◆ Work item
Every line of the entries with the word "name" in it should be shown.

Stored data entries
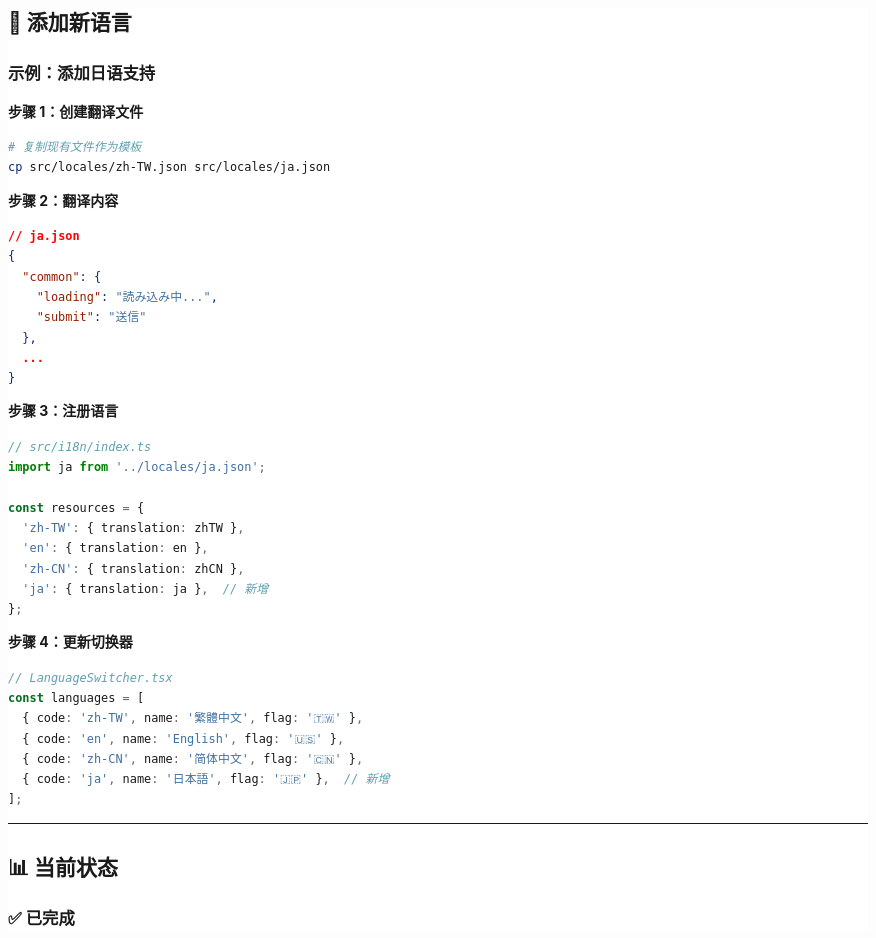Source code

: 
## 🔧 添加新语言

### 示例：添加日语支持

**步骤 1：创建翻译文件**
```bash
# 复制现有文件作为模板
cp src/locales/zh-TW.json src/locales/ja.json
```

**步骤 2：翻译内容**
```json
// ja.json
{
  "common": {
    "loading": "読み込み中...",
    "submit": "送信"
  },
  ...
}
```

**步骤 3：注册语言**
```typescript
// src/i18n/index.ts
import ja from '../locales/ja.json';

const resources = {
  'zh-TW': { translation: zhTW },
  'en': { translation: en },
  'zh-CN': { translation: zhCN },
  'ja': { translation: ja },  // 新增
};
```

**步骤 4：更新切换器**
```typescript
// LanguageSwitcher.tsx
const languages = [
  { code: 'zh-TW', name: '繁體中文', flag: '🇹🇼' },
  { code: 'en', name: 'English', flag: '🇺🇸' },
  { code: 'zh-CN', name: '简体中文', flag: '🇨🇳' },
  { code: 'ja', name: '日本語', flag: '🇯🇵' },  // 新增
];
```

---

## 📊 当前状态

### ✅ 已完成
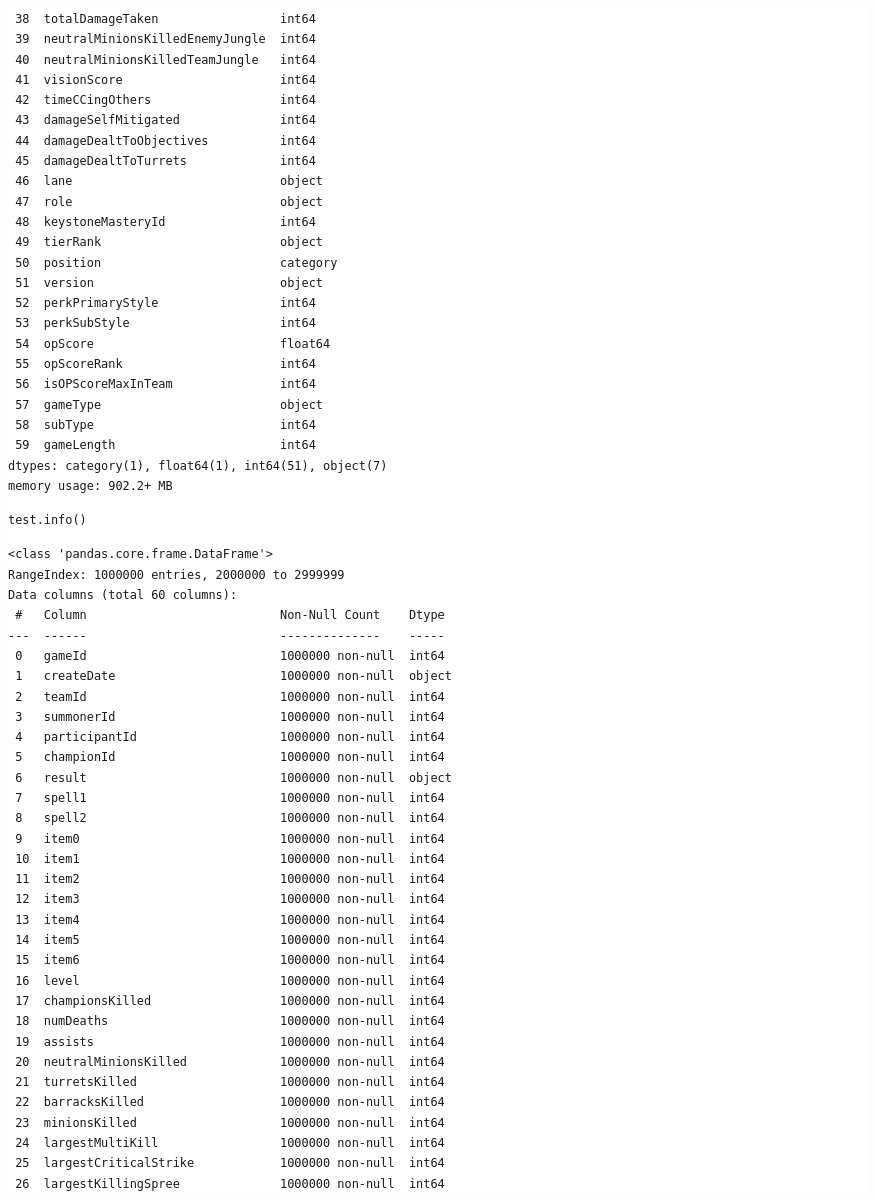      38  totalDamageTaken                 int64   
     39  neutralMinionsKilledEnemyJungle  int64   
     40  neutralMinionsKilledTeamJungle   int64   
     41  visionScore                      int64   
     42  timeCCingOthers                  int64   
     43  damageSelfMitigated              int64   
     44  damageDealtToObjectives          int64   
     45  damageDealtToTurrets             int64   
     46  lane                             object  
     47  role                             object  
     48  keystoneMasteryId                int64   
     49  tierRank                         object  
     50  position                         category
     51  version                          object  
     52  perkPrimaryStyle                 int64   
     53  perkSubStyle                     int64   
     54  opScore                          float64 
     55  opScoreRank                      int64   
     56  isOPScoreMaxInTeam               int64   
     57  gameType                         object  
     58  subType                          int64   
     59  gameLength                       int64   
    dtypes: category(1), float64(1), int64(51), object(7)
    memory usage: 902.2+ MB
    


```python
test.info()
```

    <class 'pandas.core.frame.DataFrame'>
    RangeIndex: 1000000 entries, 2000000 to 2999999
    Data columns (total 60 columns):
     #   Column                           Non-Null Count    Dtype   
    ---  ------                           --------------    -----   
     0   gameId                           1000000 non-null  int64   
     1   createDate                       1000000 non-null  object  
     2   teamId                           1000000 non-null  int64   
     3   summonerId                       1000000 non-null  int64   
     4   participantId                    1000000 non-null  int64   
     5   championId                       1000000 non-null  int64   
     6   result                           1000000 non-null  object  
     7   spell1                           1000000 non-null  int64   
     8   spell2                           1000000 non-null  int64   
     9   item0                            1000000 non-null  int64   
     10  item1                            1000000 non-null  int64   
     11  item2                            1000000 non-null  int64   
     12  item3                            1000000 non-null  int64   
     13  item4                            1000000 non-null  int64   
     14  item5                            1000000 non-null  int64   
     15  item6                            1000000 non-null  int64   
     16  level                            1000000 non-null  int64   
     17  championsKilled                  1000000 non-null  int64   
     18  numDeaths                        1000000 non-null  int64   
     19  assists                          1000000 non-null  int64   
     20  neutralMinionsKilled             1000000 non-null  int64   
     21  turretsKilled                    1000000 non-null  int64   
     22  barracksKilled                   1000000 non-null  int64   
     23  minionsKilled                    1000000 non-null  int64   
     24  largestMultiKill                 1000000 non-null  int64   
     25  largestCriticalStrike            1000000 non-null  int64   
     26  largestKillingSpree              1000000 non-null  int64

◆ Solution to this exercise
  { code: 'zh-TW', name: '繁體中文', flag: '🇹🇼' },
  { code: 'en', name: 'English', flag: '🇺🇸' },
  { code: 'zh-CN', name: '简体中文', flag: '🇨🇳' },
  { code: 'ja', name: '日本語', flag: '🇯🇵' },  // 新增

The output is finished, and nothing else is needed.